■ Collected data:
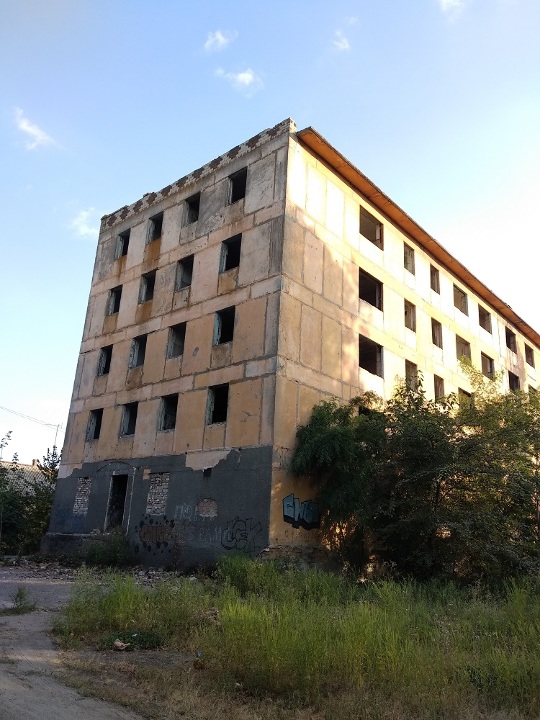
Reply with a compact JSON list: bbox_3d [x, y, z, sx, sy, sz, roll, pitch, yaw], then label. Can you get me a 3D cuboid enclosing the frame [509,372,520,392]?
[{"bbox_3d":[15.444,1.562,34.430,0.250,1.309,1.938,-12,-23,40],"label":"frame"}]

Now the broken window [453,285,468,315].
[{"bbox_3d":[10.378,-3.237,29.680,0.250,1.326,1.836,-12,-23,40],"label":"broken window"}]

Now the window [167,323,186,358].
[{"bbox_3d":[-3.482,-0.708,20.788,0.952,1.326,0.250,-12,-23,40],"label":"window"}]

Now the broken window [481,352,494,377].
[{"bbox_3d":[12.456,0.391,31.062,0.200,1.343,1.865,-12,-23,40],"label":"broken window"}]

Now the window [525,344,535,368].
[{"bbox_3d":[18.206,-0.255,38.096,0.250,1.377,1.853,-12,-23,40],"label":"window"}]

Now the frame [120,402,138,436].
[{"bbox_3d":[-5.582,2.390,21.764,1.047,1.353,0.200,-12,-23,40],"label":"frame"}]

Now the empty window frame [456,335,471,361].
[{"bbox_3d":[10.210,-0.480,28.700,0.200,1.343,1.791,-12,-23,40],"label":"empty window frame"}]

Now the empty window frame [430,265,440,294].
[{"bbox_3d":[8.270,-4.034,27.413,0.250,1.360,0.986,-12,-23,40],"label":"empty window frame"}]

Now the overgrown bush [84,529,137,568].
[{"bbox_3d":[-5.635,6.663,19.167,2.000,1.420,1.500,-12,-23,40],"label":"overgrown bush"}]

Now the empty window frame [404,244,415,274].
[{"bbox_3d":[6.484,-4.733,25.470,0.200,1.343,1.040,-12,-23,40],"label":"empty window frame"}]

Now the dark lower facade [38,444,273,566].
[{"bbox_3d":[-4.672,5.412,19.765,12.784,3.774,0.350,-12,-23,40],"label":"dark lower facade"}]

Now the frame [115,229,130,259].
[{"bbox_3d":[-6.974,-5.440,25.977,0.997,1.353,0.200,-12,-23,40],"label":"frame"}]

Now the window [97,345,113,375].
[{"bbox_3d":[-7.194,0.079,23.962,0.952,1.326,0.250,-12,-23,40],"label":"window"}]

==

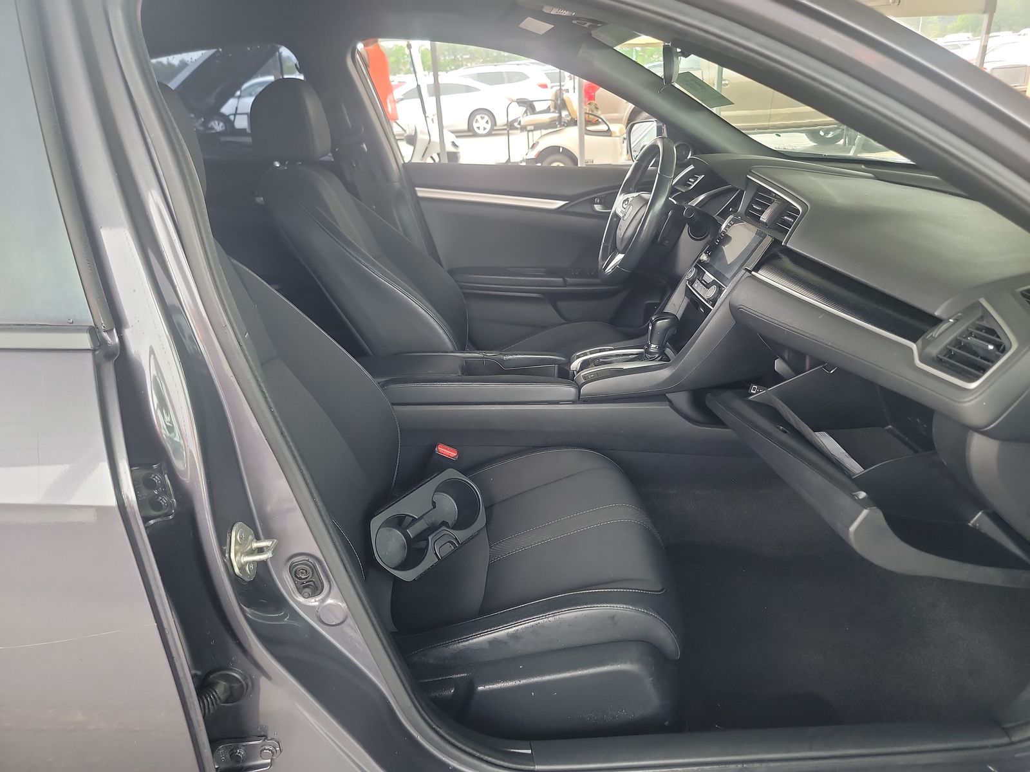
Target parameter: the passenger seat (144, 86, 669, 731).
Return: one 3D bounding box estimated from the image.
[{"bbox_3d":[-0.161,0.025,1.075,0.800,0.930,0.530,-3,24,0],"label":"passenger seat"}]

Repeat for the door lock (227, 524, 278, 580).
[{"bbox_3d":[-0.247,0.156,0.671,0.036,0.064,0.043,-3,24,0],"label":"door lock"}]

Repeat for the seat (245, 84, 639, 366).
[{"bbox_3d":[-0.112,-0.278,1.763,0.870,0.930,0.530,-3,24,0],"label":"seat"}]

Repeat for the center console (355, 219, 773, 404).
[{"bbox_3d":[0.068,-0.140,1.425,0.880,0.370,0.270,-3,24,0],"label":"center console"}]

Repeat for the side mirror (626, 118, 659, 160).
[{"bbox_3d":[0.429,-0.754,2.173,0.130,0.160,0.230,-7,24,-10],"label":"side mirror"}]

■ WHAT TO DO:
Identify each line of the material that contains the string "bush", and copy those lines out in full.

■ ANSWER SPACE:
Now the overgrown bush [84,529,137,568].
[{"bbox_3d":[-5.635,6.663,19.167,2.000,1.420,1.500,-12,-23,40],"label":"overgrown bush"}]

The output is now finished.